- **Source passage**:

^^^^^^^^^^^^^^^^

The investigations are the result of a complaint filed by the Canadian Pasta Manufacturers Association (CPMA) of Ottawa, Ontario. The complainant alleges that as a result of price undercutting from Turkey, Canadian industry faces lost production, lost sales, price depression, loss of employment, and reduced profitability.
OTTAWA -- The Canada Border Services Agency (CBSA) announced today that it is launching an investigation into whether or not certain dry wheat pasta (DWP) originating in or exported from the Republic of Turkey (Turkey) is being sold at unfair prices in Canada. It will also investigate whether or not subsidies are being applied to certain DWP originating in or exported from Turkey.
Also read, Canadian grocers address role in industry-wide bread price-fixing.
The subject goods are described as all dry wheat-based pasta, not stuffed or otherwise prepared, and not containing more than two percent eggs, whether or not enriched, fortified, organic, whole wheat or containing milk or other ingredients, originating in or exported from the Republic of Turkey, excluding refrigerated, frozen or canned pasta.
The investigations are the result of a complaint filed by the Canadian Pasta Manufacturers Association (CPMA) of Ottawa, Ontario. The CPMA comprises three members that manufacture certain DWP in Canada, namely Italpasta Limited, Primo Foods Inc. and Grisspasta Products Ltd. The complainant alleges that as a result of price undercutting from Turkey, Canadian industry faces lost production, lost sales, price depression, loss of employment, and reduced profitability.
The CBSA and the Canadian International Trade Tribunal (CITT) both play a role in the investigations. The CITT will begin a preliminary inquiry to determine whether the imports are harming Canadian producers and will issue a decision by February 26, 2018.
Concurrently, the CBSA will investigate whether the imports are being sold in Canada at unfair and/or subsidized prices, and will make a preliminary decision by March 28, 2018.
Currently, there are 98 special import measures in force, covering a wide variety of industrial and consumer products, from steel products to refined sugar. These measures have directly helped to protect the Canadian economy and jobs in Canada.
A copy of the Statement of Reasons, which provides more details about these investigations, will be available on the CBSA's website within 15 days.

^^^^^^^^^^^^^^^^

- **Extracted records**:

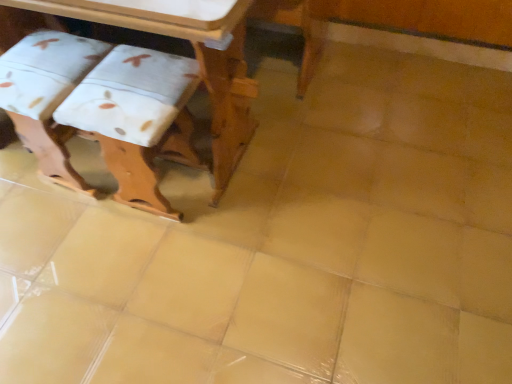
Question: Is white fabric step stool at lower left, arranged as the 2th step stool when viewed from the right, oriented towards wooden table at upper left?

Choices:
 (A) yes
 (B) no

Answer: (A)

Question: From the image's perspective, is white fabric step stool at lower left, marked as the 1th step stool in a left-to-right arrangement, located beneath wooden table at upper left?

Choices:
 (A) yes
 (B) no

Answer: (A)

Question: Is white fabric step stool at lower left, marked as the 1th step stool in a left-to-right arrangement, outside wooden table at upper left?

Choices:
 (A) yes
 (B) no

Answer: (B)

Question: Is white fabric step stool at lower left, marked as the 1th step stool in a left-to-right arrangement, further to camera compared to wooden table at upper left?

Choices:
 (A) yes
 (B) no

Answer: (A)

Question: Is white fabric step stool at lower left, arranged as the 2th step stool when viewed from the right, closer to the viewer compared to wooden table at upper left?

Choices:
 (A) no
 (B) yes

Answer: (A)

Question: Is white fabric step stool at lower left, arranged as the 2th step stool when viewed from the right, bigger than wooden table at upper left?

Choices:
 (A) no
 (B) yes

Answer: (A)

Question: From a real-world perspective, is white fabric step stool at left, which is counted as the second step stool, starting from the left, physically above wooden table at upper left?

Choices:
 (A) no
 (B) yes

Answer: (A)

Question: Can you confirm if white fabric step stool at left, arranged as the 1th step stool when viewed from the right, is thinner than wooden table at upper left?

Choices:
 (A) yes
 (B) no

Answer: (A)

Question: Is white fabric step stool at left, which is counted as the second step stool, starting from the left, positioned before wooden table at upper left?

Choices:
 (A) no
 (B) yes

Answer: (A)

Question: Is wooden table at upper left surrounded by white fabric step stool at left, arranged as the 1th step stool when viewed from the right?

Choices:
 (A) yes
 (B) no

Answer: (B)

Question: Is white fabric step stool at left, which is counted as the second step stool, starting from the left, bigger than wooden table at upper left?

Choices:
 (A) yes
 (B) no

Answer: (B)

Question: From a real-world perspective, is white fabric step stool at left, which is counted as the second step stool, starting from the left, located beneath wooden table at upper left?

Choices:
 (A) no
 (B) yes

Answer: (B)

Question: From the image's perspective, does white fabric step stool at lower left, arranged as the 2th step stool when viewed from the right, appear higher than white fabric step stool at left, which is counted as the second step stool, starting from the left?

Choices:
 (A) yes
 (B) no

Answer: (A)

^^^^^^^^^^^^^^^^

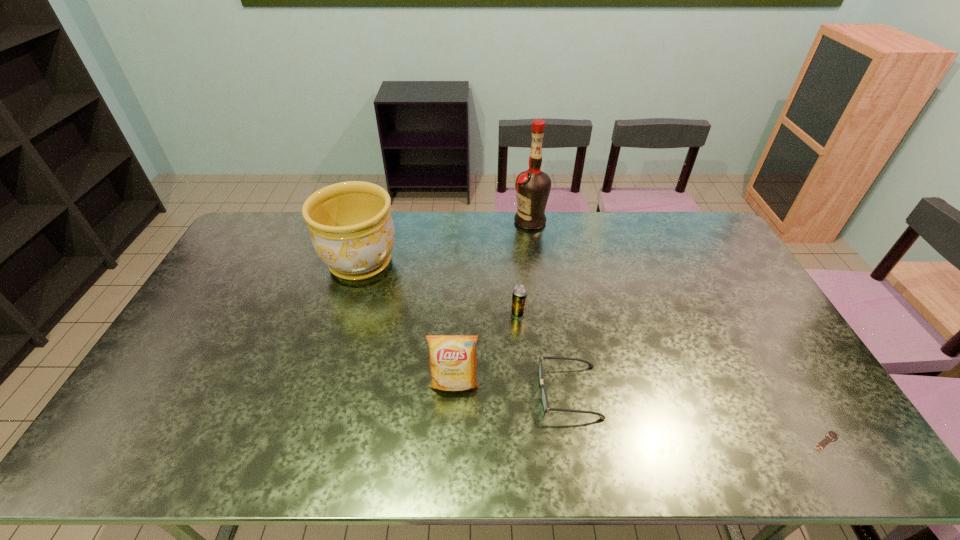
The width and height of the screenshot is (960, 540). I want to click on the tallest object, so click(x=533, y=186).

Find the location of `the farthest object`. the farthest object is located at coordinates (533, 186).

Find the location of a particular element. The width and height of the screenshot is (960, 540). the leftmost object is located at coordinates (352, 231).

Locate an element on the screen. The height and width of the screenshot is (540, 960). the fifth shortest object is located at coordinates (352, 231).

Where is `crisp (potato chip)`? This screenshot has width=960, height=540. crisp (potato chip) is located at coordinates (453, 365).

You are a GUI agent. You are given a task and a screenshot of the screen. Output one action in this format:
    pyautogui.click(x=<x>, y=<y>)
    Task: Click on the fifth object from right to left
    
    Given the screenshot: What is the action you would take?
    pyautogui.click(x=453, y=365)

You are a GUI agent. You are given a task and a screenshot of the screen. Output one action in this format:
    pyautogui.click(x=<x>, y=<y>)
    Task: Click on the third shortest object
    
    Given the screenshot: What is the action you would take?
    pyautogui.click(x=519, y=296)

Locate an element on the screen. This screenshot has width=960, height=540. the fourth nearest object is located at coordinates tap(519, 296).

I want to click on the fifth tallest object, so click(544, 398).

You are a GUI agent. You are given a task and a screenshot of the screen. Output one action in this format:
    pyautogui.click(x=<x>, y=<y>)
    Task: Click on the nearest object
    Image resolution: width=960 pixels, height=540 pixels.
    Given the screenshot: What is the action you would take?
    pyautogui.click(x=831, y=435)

^^^^^^^^^^^^^^^^

- **Task brief**:
According to the pasta investigation article, by what date will the Canadian International Trade Tribunal issue a decision in its preliminary inquiry? The records come from a different source than the pasta investigation article.

- **Expected answer**:
By February 26, 2018.